Kenan Yabanigül: Çocuklarımızın Eğitimine Gereken Önemi Vermiyoruz
(Bu yazı dunyabizim.com'dan alıntıdır.)
Bir dönem büyük yankı uyandırmış ve sadece çocuklar tarafından değil, yetişkinler tarafından da çok sevilen ve ilgiyle takip edilen bant tiyatrolarının kurucu isimlerinden biri Kenan Yabanigül. Çocukların manevi eğitimi için giriştikleri bu iş nihayet bulsa da, esas amacı hiç değişmemiş: Eğitim. Eğitimin anne karnında başlayıp, ölene kadar da bitmemesi gereken bir şey olduğunu söyleyen Yabanigül ile tiyatroya, yayıncılık hayatına, eğitime ve kültür dünyamıza dair bir söyleşi gerçekleştirdik.
Bant tiyatrolarına kadar giden serüvenden biraz bahsedelim. Tiyatro ile olan ilişkiniz ne zaman, nasıl başladı?
Benim tiyatro maceram yani sahnede olduğum süre çok uzun değildir. Lise bitip üniversitenin başlayacağı zamana kadar, yani yaklaşık üç ay tiyatroda sahne aldım. Şahsi tiyatroculuğum bu kadardır. Oynadığım oyun, Abdullah Kars’ın tiyatrosu olan İbret Sahnesi’nin bir oyunuydu, ismi de “Şamil”di. İbret Sahnesi’nin de merkezi Ankara’daydı ancak devamlı turne yapılıyordu, o yüzden temsiller sadece Ankara’da yapılmıyordu.
Abdullah Kars’ın tiyatrosuna nasıl dahil oldunuz?
İbret Tiyatrosu oynayacak genç elemanlar aradığını gazetede ilan etmişti. Ben de oraya bir mektup yazmıştım. Ankara’ya davet ettiler. Abdullah Kars, fiziğime, konuşmama, diksiyonuma baktı. Talebelikte ne yaptığımı sordu, biraz sohbet ettik. Bana başlayabileceğimi söylediler, öylece başladık. 20 gün ezber yaparak geçti. Ezberledikçe de akşamları pratik yaptık. Ben Şamil’in oğlu Celaleddin’i oynuyordum. Üniversiteye başladığım için tiyatro maceram kısa sürdü. Daha sonradan tiyatro ile, yani sahneye çıkmak olarak, ilgilenmedim.
Çocuk derginizden biraz bahsedebilir misiniz?
Dergi Mayıs 85’te yayın hayatına başladı. Önceden ismi Çocuğa Selam’dı ancak çocuklar kendilerine çocuk denmesini sevmediler; biz de ismini Selam olarak değiştirdik. 9 yaşından 15 yaşına kadar olan çocuklara hitap ediyordu.

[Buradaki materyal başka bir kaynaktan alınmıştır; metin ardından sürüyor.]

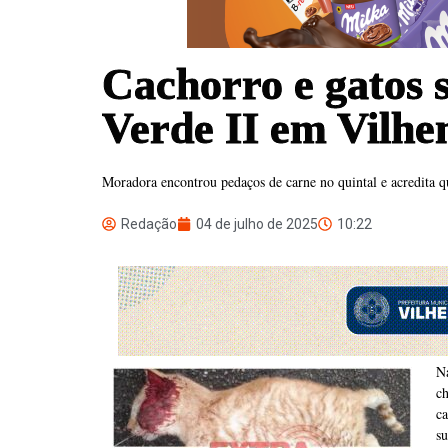
Cachorro e gatos
Verde II em Vilhen
Moradora encontrou pedaços de carne no quintal e acredita q
Redação
04 de julho de 2025
10:22
Na
c
c
s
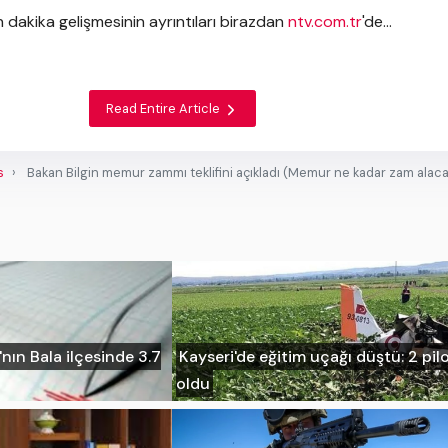
 dakika gelişmesinin ayrıntıları birazdan
ntv.com.tr
'de...
Read Entire Article
s
Bakan Bilgin memur zammı teklifini açıkladı (Memur ne kadar zam alaca
ın Bala ilçesinde 3.7
Kayseri'de eğitim uçağı düştü: 2 pil
oldu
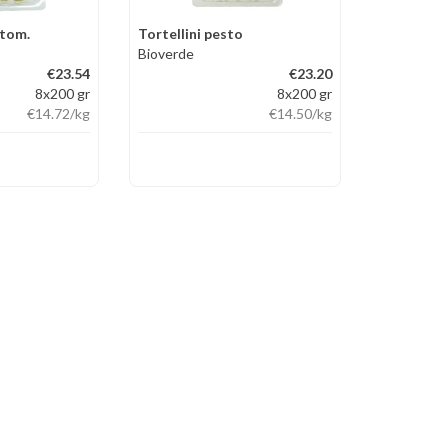
/tom.
Tortellini pesto
Bioverde
€23.54
€23.20
8x200 gr
8x200 gr
€14.72
/kg
€14.50
/kg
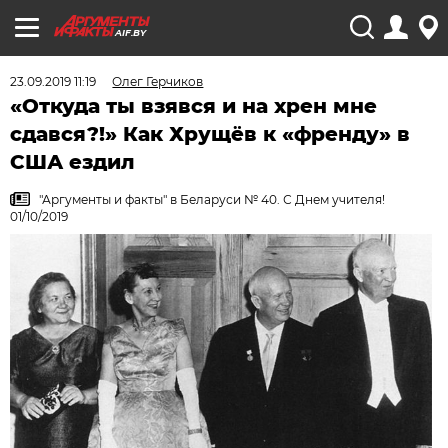
AIF.BY
23.09.2019 11:19
Олег Герчиков
«Откуда ты взявся и на хрен мне
сдався?!» Как Хрущёв к «френду» в
США ездил
"Аргументы и факты" в Беларуси № 40. С Днем учителя!
01/10/2019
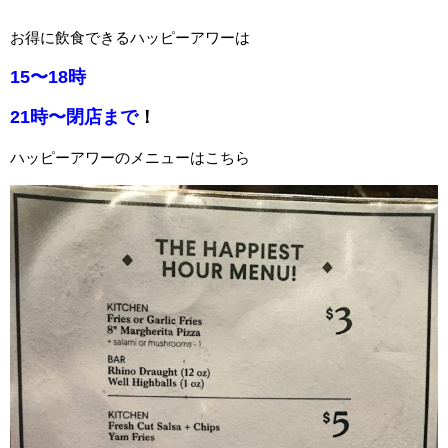
お得に飲食できるハッピーアワーは
15〜18時
21時〜閉店まで
！
ハッピーアワーのメニューはこちら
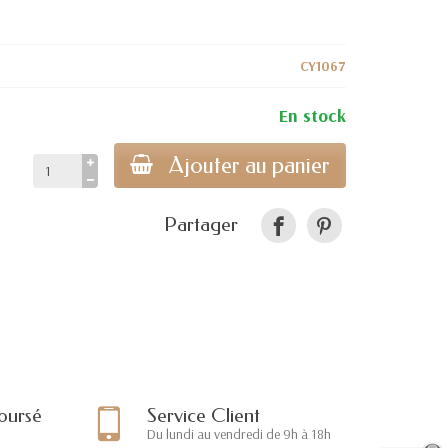
CY1067
En stock
Ajouter au panier
Partager
oursé
Service Client
Du lundi au vendredi de 9h à 18h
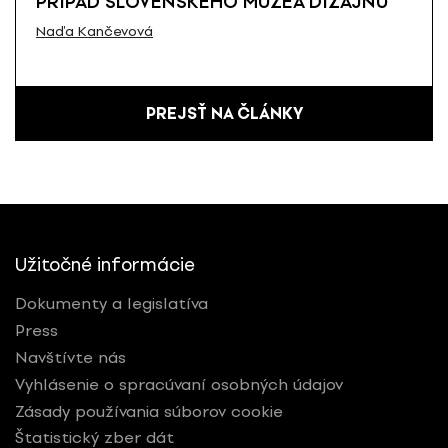
PRÍPAD SLOVENSKÉHO MÚZEA DIZAJNU
Naďa Kančevová
PREJSŤ NA ČLÁNKY
Užitočné informácie
Dokumenty a legislatíva
Press
Navštívte nás
Vyhlásenie o spracúvaní osobných údajov
Zásady používania súborov cookie
Štatistický zber dát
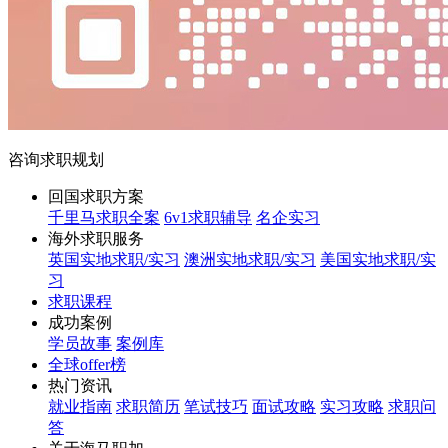
咨询求职规划
回国求职方案
千里马求职全案
6v1求职辅导
名企实习
海外求职服务
英国实地求职/实习
澳洲实地求职/实习
美国实地求职/实
习
求职课程
成功案例
学员故事
案例库
全球offer榜
热门资讯
就业指南
求职简历
笔试技巧
面试攻略
实习攻略
求职问
答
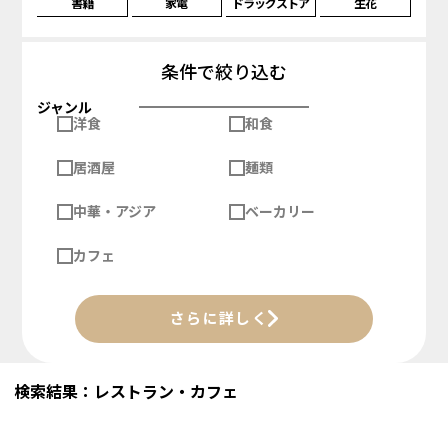
書籍
家電
ドラッグストア
生花
条件で絞り込む
ジャンル
洋食
和食
居酒屋
麺類
中華・アジア
ベーカリー
カフェ
さらに詳しく
検索結果：レストラン・カフェ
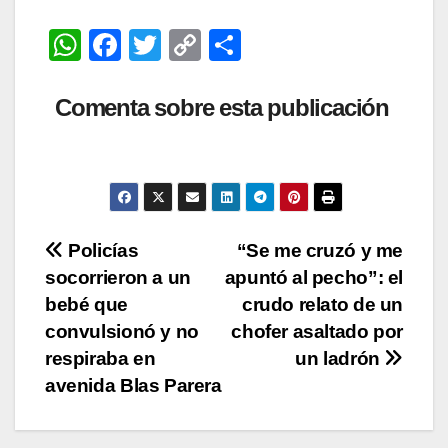
W
F
T
C
C
h
a
wi
o
o
at
c
tt
p
m
Comenta sobre esta publicación
s
e
er
y
p
A
b
Li
ar
p
o
n
tir
p
o
k
Navegación
Policías
“Se me cruzó y me
k
socorrieron a un
apuntó al pecho”: el
de
bebé que
crudo relato de un
entradas
convulsionó y no
chofer asaltado por
respiraba en
un ladrón
avenida Blas Parera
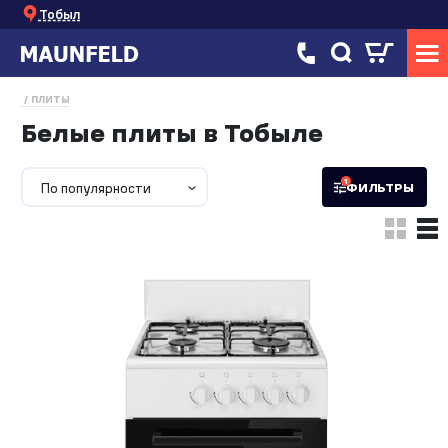
Тобыл
ПЛИТЫ
Белые плиты в Тобыле
1
По популярности
ФИЛЬТРЫ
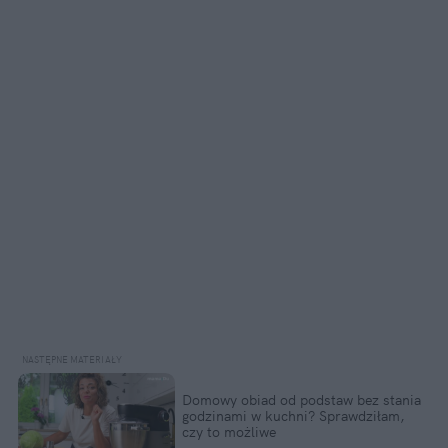
Domowy obiad od podstaw bez stania
godzinami w kuchni? Sprawdziłam,
czy to możliwe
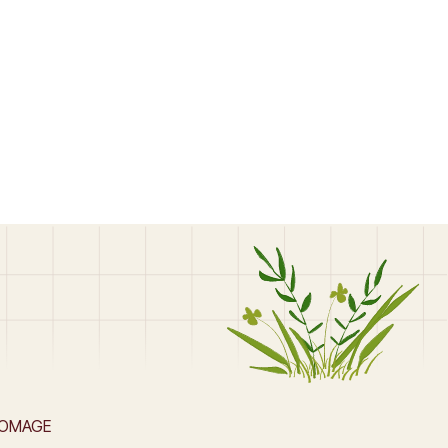
ROMAGE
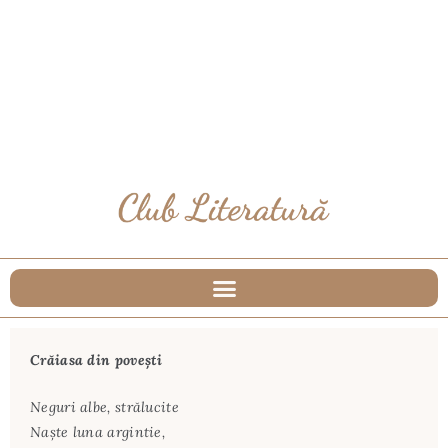
Crăiasa din poveşti
Neguri albe, strălucite
Naşte luna argintie,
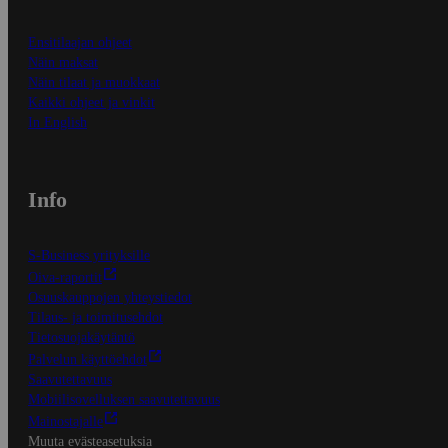
Ensitilaajan ohjeet
Näin maksat
Näin tilaat ja muokkaat
Kaikki ohjeet ja vinkit
In English
Info
S-Business yrityksille
Oiva-raportit
Osuuskauppojen yhteystiedot
Tilaus- ja toimitusehdot
Tietosuojakäytäntö
Palvelun käyttöehdot
Saavutettavuus
Mobiilisovelluksen saavutettavuus
Mainostajalle
Muuta evästeasetuksia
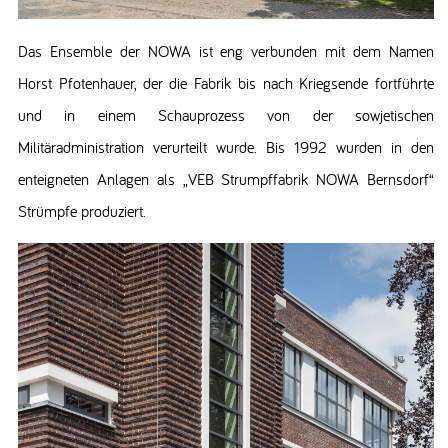
Das Ensemble der NOWA ist eng verbunden mit dem Namen
Horst Pfotenhauer, der die Fabrik bis nach Kriegsende fortführte
und in einem Schauprozess von der sowjetischen
Militäradministration verurteilt wurde. Bis 1992 wurden in den
enteigneten Anlagen als „VEB Strumpffabrik NOWA Bernsdorf“
Strümpfe produziert.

Dergi üç bin abone ile başlamıştı. En yüksek yaptığımız baskı sayısını on bin diye hatırlıyorum. Dördüncü yılında da dergi kapandı. O zor yıllarda dört yıl sürdürebildik. Hem ekonomik olarak hem de siyasi olarak çok zor yıllardı.
Çocuk dergisine bant tiyatrosu ekleme fikri nasıl ortaya çıktı?
O dönemler ihtilal dönemiydi. 82-83 yıllarında yayıncılık yapmak zordu. Çocuklar içinse bir yayın yoktu. O dönem genç arkadaşlarımızla birlikte İbrahim Sadri, Mehmet Burhan Genç, Ahmet Mercan, Mehmet Efe, sonradan Mevlana İdris gibi isimler bir araya geldi ve çocuklar için bir dergi çıkaralım diye bir fikir ortaya atıldı. Hem faydalı olur diye düşündük hem de bu işin altından kalkabileceğimize kanaat ettik. Birinci yılın sonunda abonelerimize bir hediye vermek istedik. Çeşitli fikirler ortaya atıldı, kitap mı olsun ne olsun diye düşünürken farklı bir şey olmasına karar verdik. Bant tiyatrosu yapmak İbrahim Sadri’nin fikriydi, Mute’yi de tiyatro olarak yazmıştı. “Bir bant tiyatrosu yapalım, çocuklara onu hediye edelim.” dedi. Bant tiyatrosunu biz satmadık, sadece abonelerimize birinci yıl armağanı olarak verdik.
Bant tiyatrolarına ilgi ne seviyede oldu?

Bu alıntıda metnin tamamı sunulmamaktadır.